Try it: Your reply should be a single number, the count of lines in the records that contain "Sign".

━━━━━ Exercise material

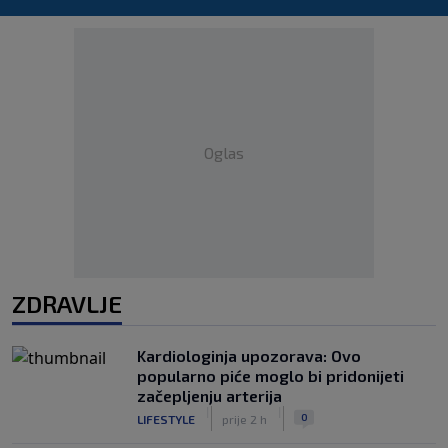
Oglas
ZDRAVLJE
Kardiologinja upozorava: Ovo
popularno piće moglo bi pridonijeti
začepljenju arterija
|
|
0
LIFESTYLE
prije 2 h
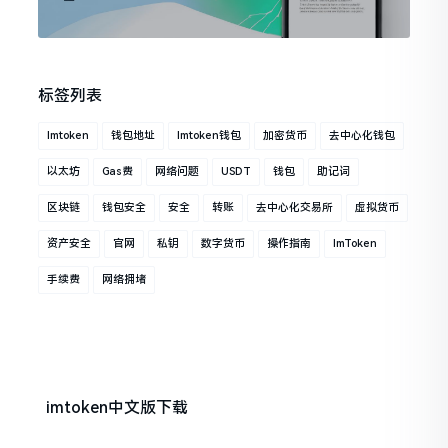
标签列表
Imtoken
钱包地址
Imtoken钱包
加密货币
去中心化钱包
以太坊
Gas费
网络问题
USDT
钱包
助记词
区块链
钱包安全
安全
转账
去中心化交易所
虚拟货币
资产安全
官网
私钥
数字货币
操作指南
ImToken
手续费
网络拥堵
imtoken中文版下载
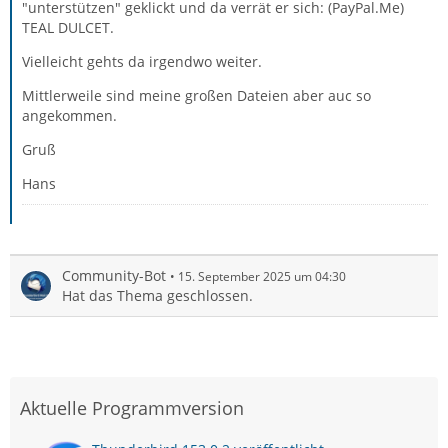
"unterstützen" geklickt und da verrät er sich: (PayPal.Me)
TEAL DULCET.
Vielleicht gehts da irgendwo weiter.
Mittlerweile sind meine großen Dateien aber auc so
angekommen.
Gruß
Hans
Community-Bot
15. September 2025 um 04:30
Hat das Thema geschlossen.
Aktuelle Programmversion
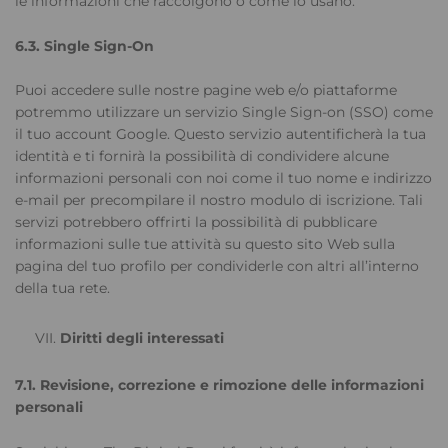
le informazioni che raccolgono o come lo usano.
6.3. Single Sign-On
Puoi accedere sulle nostre pagine web e/o piattaforme
potremmo utilizzare un servizio Single Sign-on (SSO) come
il tuo account Google. Questo servizio autentificherà la tua
identità e ti fornirà la possibilità di condividere alcune
informazioni personali con noi come il tuo nome e indirizzo
e-mail per precompilare il nostro modulo di iscrizione. Tali
servizi potrebbero offrirti la possibilità di pubblicare
informazioni sulle tue attività su questo sito Web sulla
pagina del tuo profilo per condividerle con altri all’interno
della tua rete.
Diritti degli interessati
7.1. Revisione, correzione e rimozione delle informazioni
personali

━━━━━━━━━━

Exercise result: 2